Task goal:
Count the lines in the entries below that contain the string "value", and reply with only that number.

** Opening Dataset extract block **

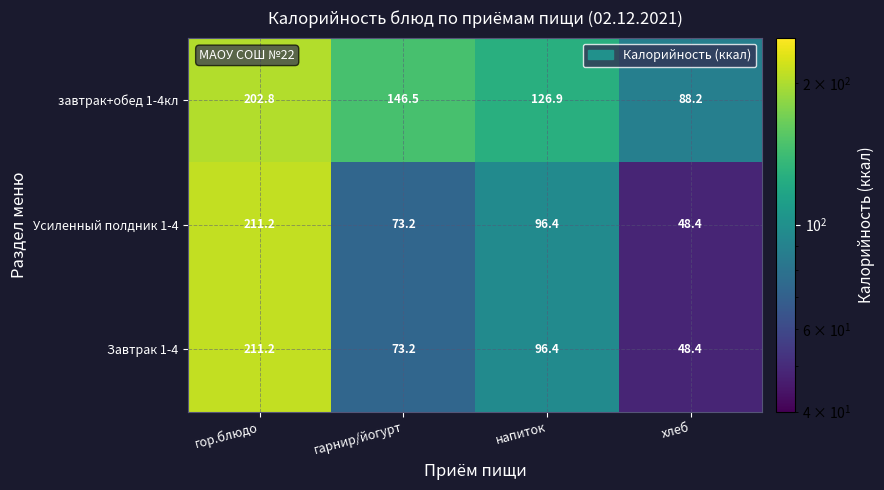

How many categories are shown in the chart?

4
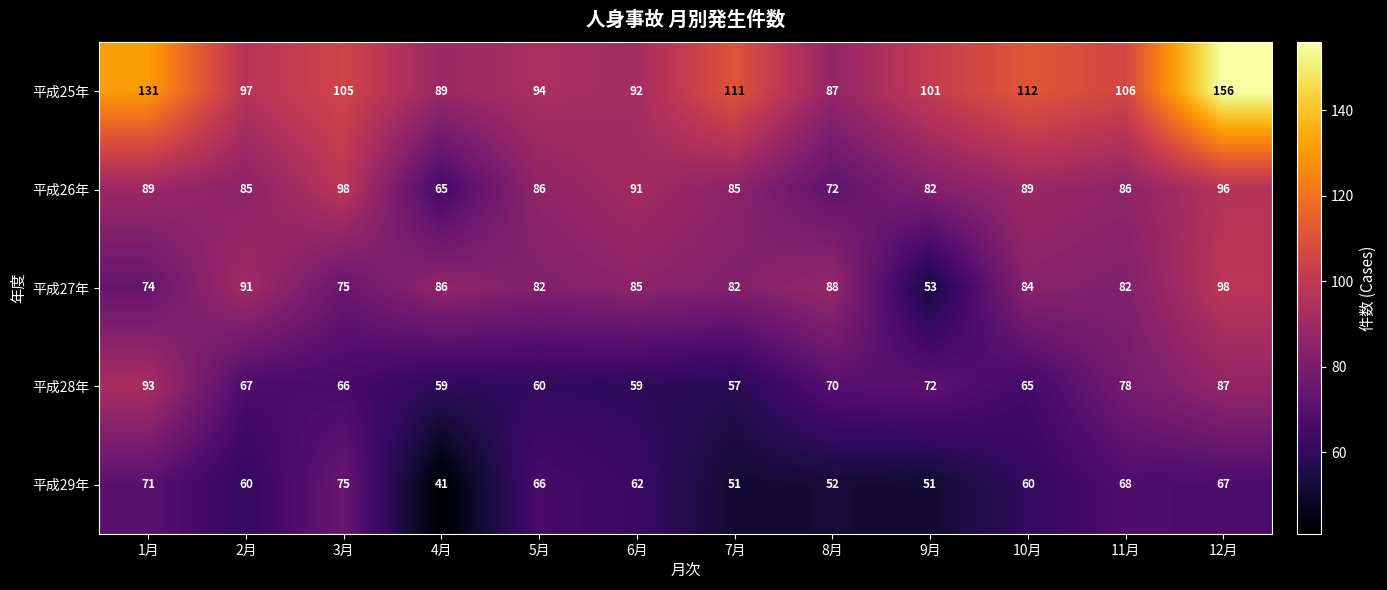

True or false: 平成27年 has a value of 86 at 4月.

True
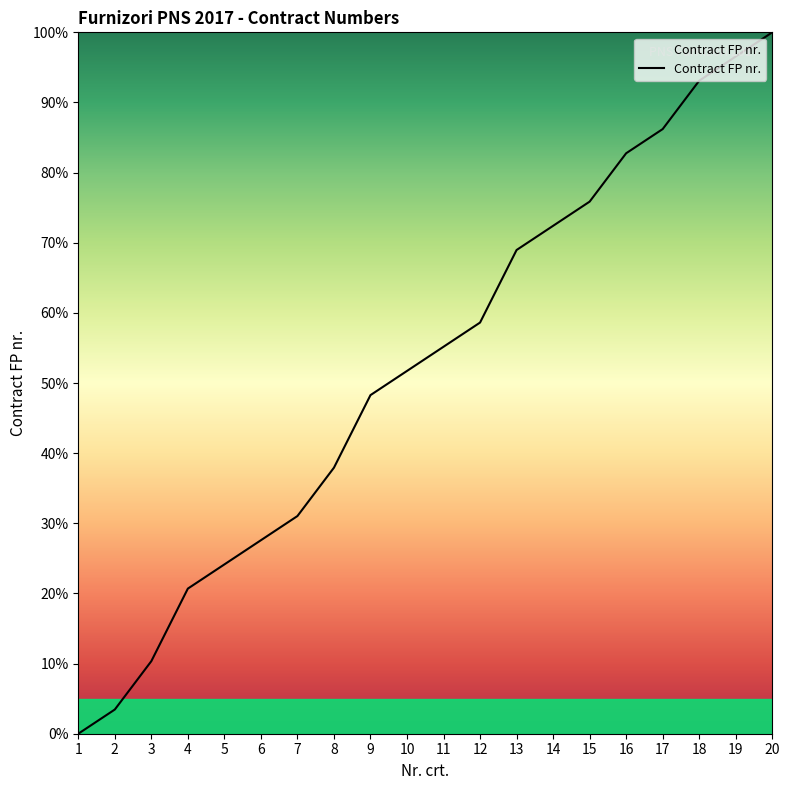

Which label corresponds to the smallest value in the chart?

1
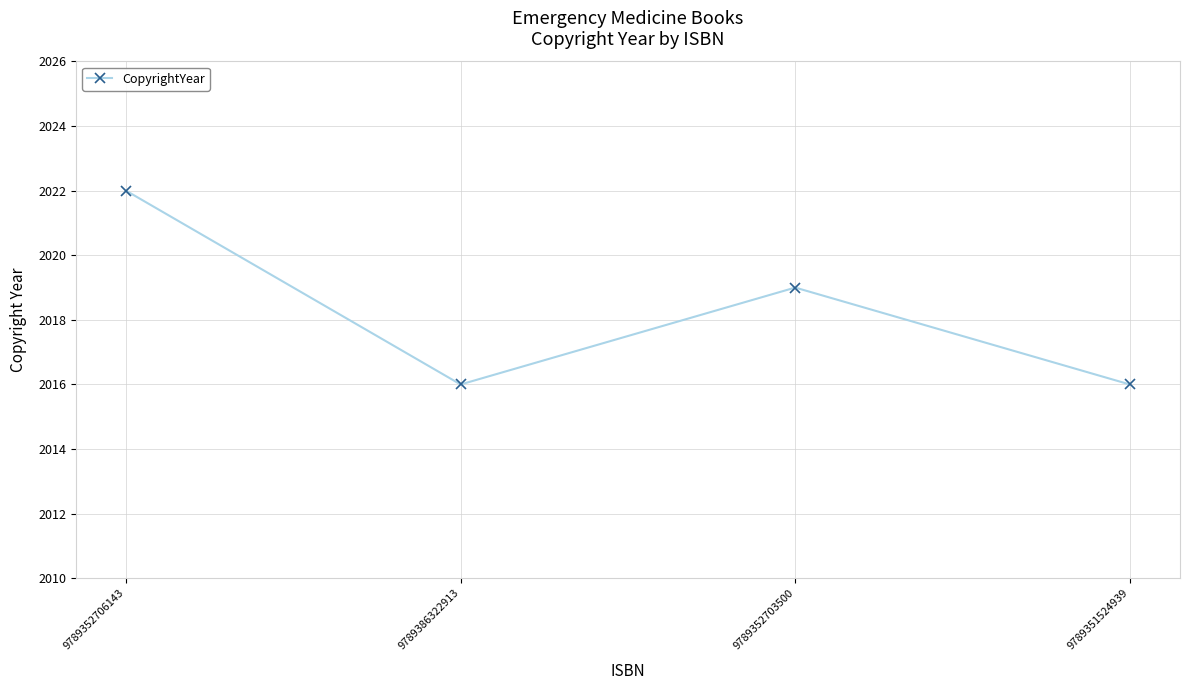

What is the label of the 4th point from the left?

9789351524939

** Closing Dataset extract block **

Reply:
2